Supplied material:
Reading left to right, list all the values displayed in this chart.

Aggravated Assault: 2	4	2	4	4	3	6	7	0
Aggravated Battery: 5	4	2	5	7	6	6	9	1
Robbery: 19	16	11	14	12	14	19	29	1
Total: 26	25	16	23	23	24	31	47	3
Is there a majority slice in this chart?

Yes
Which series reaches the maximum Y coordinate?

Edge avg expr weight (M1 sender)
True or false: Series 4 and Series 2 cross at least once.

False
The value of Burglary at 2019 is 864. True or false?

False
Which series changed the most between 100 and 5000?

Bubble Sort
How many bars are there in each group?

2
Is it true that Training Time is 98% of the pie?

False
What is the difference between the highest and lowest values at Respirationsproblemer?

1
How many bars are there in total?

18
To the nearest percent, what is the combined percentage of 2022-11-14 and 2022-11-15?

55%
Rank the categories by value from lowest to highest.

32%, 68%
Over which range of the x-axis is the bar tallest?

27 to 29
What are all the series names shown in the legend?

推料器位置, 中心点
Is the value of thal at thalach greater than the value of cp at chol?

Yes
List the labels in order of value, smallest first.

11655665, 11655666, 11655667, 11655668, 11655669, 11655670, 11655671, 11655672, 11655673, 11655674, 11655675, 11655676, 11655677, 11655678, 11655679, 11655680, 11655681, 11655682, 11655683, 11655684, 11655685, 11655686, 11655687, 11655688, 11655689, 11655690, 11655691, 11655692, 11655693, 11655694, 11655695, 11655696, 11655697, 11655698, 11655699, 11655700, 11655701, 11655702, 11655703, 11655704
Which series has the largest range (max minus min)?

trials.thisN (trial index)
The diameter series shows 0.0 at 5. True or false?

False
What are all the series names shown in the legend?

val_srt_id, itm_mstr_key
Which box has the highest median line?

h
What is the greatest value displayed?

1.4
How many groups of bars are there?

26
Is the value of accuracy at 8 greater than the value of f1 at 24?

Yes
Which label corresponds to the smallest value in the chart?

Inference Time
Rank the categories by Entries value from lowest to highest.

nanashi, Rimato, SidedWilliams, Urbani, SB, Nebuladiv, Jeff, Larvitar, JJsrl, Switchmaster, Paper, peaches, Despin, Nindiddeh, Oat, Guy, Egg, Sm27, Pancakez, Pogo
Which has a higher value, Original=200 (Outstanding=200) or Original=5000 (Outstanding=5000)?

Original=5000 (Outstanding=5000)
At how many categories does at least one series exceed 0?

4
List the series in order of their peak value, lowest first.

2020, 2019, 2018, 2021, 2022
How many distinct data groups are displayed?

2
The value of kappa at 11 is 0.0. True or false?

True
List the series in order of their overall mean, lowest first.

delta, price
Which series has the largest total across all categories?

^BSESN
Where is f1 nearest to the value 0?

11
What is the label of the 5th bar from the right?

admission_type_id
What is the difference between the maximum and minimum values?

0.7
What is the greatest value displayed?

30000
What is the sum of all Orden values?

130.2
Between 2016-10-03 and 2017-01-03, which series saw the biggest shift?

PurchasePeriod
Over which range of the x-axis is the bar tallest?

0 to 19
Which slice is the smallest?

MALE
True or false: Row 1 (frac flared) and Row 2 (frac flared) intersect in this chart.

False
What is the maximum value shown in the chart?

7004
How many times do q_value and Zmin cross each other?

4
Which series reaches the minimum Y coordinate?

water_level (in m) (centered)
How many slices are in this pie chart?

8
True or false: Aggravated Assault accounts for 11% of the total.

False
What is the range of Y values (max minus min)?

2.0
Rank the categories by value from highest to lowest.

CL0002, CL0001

Prompt:
Render every line of the records above as a numbered list, leaving out the blank lines.

Result below:
1. Reading left to right, list all the values displayed in this chart.
2. Aggravated Assault: 2	4	2	4	4	3	6	7	0
3. Aggravated Battery: 5	4	2	5	7	6	6	9	1
4. Robbery: 19	16	11	14	12	14	19	29	1
5. Total: 26	25	16	23	23	24	31	47	3
6. Is there a majority slice in this chart?
7. Yes
8. Which series reaches the maximum Y coordinate?
9. Edge avg expr weight (M1 sender)
10. True or false: Series 4 and Series 2 cross at least once.
11. False
12. The value of Burglary at 2019 is 864. True or false?
13. False
14. Which series changed the most between 100 and 5000?
15. Bubble Sort
16. How many bars are there in each group?
17. 2
18. Is it true that Training Time is 98% of the pie?
19. False
20. What is the difference between the highest and lowest values at Respirationsproblemer?
21. 1
22. How many bars are there in total?
23. 18
24. To the nearest percent, what is the combined percentage of 2022-11-14 and 2022-11-15?
25. 55%
26. Rank the categories by value from lowest to highest.
27. 32%, 68%
28. Over which range of the x-axis is the bar tallest?
29. 27 to 29
30. What are all the series names shown in the legend?
31. 推料器位置, 中心点
32. Is the value of thal at thalach greater than the value of cp at chol?
33. Yes
34. List the labels in order of value, smallest first.
35. 11655665, 11655666, 11655667, 11655668, 11655669, 11655670, 11655671, 11655672, 11655673, 11655674, 11655675, 11655676, 11655677, 11655678, 11655679, 11655680, 11655681, 11655682, 11655683, 11655684, 11655685, 11655686, 11655687, 11655688, 11655689, 11655690, 11655691, 11655692, 11655693, 11655694, 11655695, 11655696, 11655697, 11655698, 11655699, 11655700, 11655701, 11655702, 11655703, 11655704
36. Which series has the largest range (max minus min)?
37. trials.thisN (trial index)
38. The diameter series shows 0.0 at 5. True or false?
39. False
40. What are all the series names shown in the legend?
41. val_srt_id, itm_mstr_key
42. Which box has the highest median line?
43. h
44. What is the greatest value displayed?
45. 1.4
46. How many groups of bars are there?
47. 26
48. Is the value of accuracy at 8 greater than the value of f1 at 24?
49. Yes
50. Which label corresponds to the smallest value in the chart?
51. Inference Time
52. Rank the categories by Entries value from lowest to highest.
53. nanashi, Rimato, SidedWilliams, Urbani, SB, Nebuladiv, Jeff, Larvitar, JJsrl, Switchmaster, Paper, peaches, Despin, Nindiddeh, Oat, Guy, Egg, Sm27, Pancakez, Pogo
54. Which has a higher value, Original=200 (Outstanding=200) or Original=5000 (Outstanding=5000)?
55. Original=5000 (Outstanding=5000)
56. At how many categories does at least one series exceed 0?
57. 4
58. List the series in order of their peak value, lowest first.
59. 2020, 2019, 2018, 2021, 2022
60. How many distinct data groups are displayed?
61. 2
62. The value of kappa at 11 is 0.0. True or false?
63. True
64. List the series in order of their overall mean, lowest first.
65. delta, price
66. Which series has the largest total across all categories?
67. ^BSESN
68. Where is f1 nearest to the value 0?
69. 11
70. What is the label of the 5th bar from the right?
71. admission_type_id
72. What is the difference between the maximum and minimum values?
73. 0.7
74. What is the greatest value displayed?
75. 30000
76. What is the sum of all Orden values?
77. 130.2
78. Between 2016-10-03 and 2017-01-03, which series saw the biggest shift?
79. PurchasePeriod
80. Over which range of the x-axis is the bar tallest?
81. 0 to 19
82. Which slice is the smallest?
83. MALE
84. True or false: Row 1 (frac flared) and Row 2 (frac flared) intersect in this chart.
85. False
86. What is the maximum value shown in the chart?
87. 7004
88. How many times do q_value and Zmin cross each other?
89. 4
90. Which series reaches the minimum Y coordinate?
91. water_level (in m) (centered)
92. How many slices are in this pie chart?
93. 8
94. True or false: Aggravated Assault accounts for 11% of the total.
95. False
96. What is the range of Y values (max minus min)?
97. 2.0
98. Rank the categories by value from highest to lowest.
99. CL0002, CL0001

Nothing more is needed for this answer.